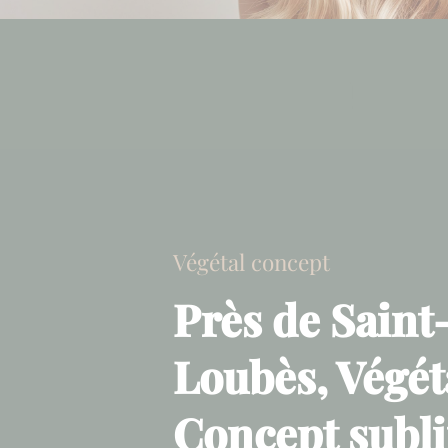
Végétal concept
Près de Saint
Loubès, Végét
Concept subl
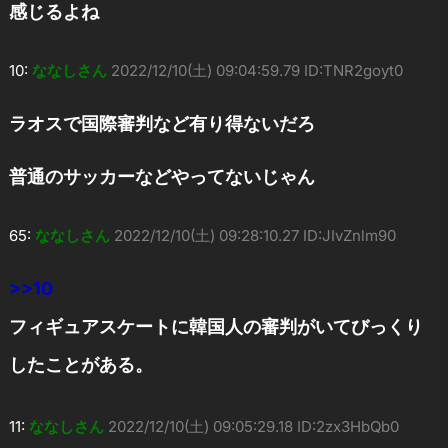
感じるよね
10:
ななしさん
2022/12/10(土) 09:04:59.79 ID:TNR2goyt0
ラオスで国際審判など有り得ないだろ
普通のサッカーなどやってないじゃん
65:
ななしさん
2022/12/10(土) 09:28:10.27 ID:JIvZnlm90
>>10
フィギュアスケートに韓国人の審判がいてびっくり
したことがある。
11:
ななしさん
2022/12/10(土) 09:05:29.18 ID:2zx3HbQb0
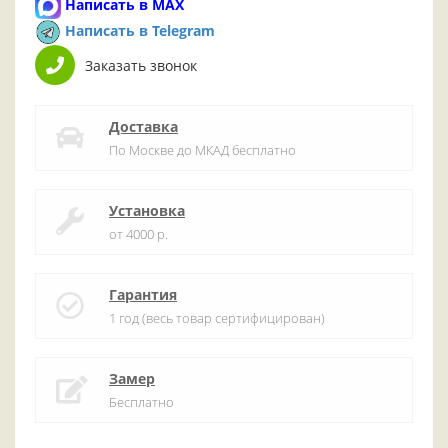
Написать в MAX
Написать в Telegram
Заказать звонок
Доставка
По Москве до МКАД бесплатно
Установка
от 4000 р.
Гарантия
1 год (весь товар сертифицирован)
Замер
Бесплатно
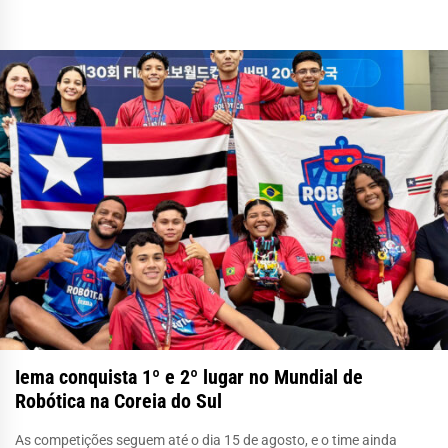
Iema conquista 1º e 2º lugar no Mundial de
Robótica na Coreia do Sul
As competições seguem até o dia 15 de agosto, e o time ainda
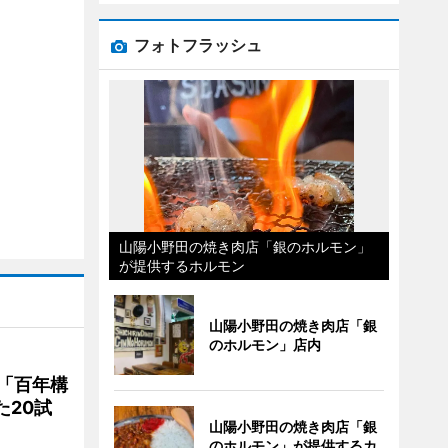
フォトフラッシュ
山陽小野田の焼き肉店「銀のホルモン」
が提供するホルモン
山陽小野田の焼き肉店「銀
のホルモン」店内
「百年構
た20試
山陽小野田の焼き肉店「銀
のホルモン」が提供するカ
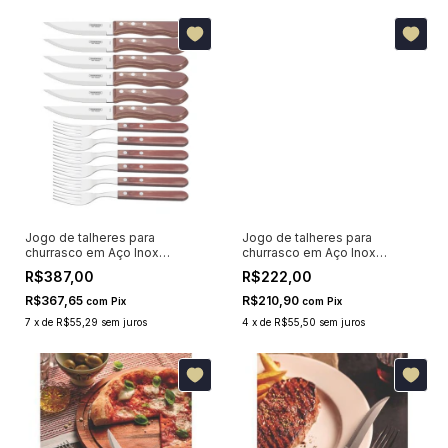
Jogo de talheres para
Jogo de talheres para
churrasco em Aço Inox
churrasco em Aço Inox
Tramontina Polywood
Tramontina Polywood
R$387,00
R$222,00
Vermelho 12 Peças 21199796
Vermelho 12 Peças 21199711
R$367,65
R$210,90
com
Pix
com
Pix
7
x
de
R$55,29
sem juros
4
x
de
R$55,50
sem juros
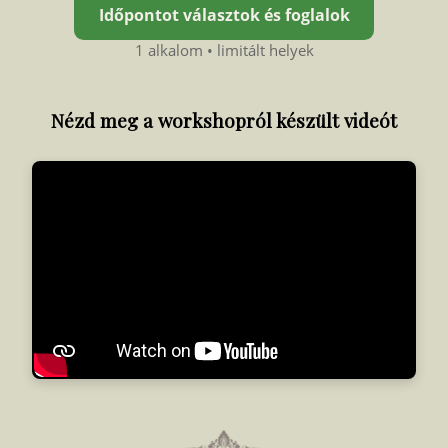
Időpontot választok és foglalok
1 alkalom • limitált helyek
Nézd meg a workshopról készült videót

...

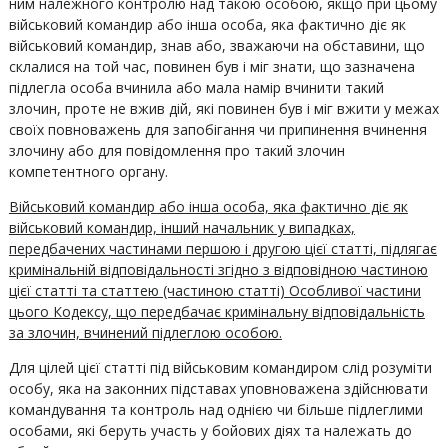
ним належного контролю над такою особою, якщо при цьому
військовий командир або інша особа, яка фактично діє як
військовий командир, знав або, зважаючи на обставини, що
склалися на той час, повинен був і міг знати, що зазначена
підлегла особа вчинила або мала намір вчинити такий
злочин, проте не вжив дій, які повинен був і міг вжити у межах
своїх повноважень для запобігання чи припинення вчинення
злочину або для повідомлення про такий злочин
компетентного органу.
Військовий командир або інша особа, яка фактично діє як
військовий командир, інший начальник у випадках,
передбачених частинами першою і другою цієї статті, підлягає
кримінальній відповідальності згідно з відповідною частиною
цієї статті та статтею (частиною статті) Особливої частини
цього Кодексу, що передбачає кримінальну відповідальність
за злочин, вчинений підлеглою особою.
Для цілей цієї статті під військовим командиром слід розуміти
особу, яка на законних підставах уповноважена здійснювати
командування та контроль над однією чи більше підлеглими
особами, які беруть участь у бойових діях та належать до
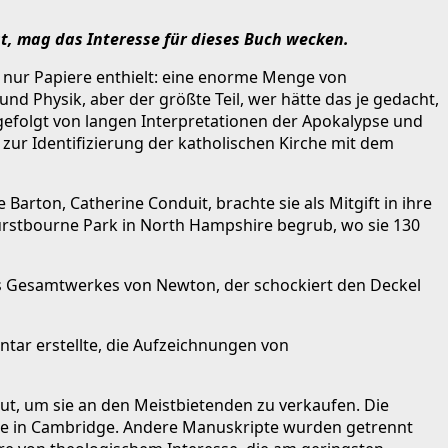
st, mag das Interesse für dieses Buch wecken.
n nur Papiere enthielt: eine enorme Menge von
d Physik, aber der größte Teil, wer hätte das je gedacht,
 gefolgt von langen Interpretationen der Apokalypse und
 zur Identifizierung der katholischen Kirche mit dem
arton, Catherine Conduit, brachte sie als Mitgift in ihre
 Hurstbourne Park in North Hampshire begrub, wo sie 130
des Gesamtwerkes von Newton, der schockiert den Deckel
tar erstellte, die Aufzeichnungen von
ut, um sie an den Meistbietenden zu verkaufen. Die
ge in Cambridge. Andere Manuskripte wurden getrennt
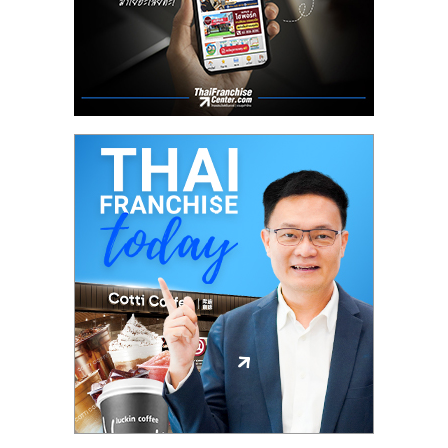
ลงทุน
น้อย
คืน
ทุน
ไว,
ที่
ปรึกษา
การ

• Task directions: What is the number of lines in the listing that hold the word "інша"? Say only that number.

• Answer section: 2